The chart below shows the updated position till March 2012 for the size of balance sheets of all major global central banks.

Chart 1: Index of central bank balance sheet size: Jan 2002 = 100

Source: Decimal Point Analytics

The trend of significant increase in central bank balance sheets continues unabated. Currently, the argument put forth for this rise is that the sharp fall in the velocity of commercial bank money is being compensated by a rise in quantity of central bank money. In theory there should be no disagreement with this arithmetical equality. However, the reality of interaction of politics with economics is more complex. If we look at the chart above, even during the periods of synchronized global economic expansion of 2003-2007, the central banks did not reduce their balance sheet sizes to compensate for credit expansion by commercial banks.
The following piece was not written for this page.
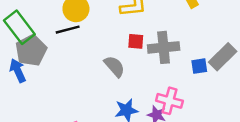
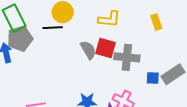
red square: (136, 41) -> (105, 48), size x1.5
gray semicircle: (114, 66) -> (88, 50), moved

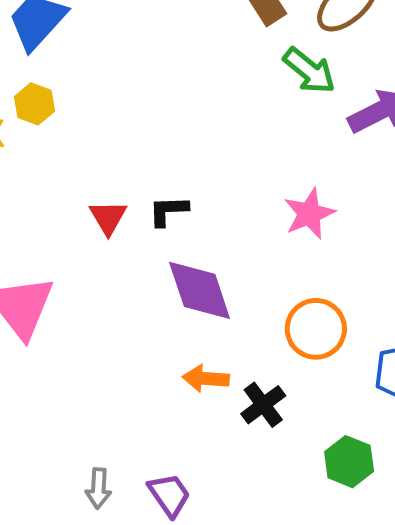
This lop-sided response of central bankers to booms and busts, coupled with huge, and perhaps a competitive increase in central bank balance sheet size has increased the possibility of high inflation if we were to see an economic expansion, if at all. Further, if central bankers try to deflate that inflation problem, the economic expansion may get seriously hurt, making the expansion a short-lived one. In other words, we may be stuck at low global growth rates for a long period. The only possible solution to this stickiness is a major technological breakthrough, one which manages to reduce the cost of production, and hence limit any cost-push inflation across the entire spectrum of economic activity.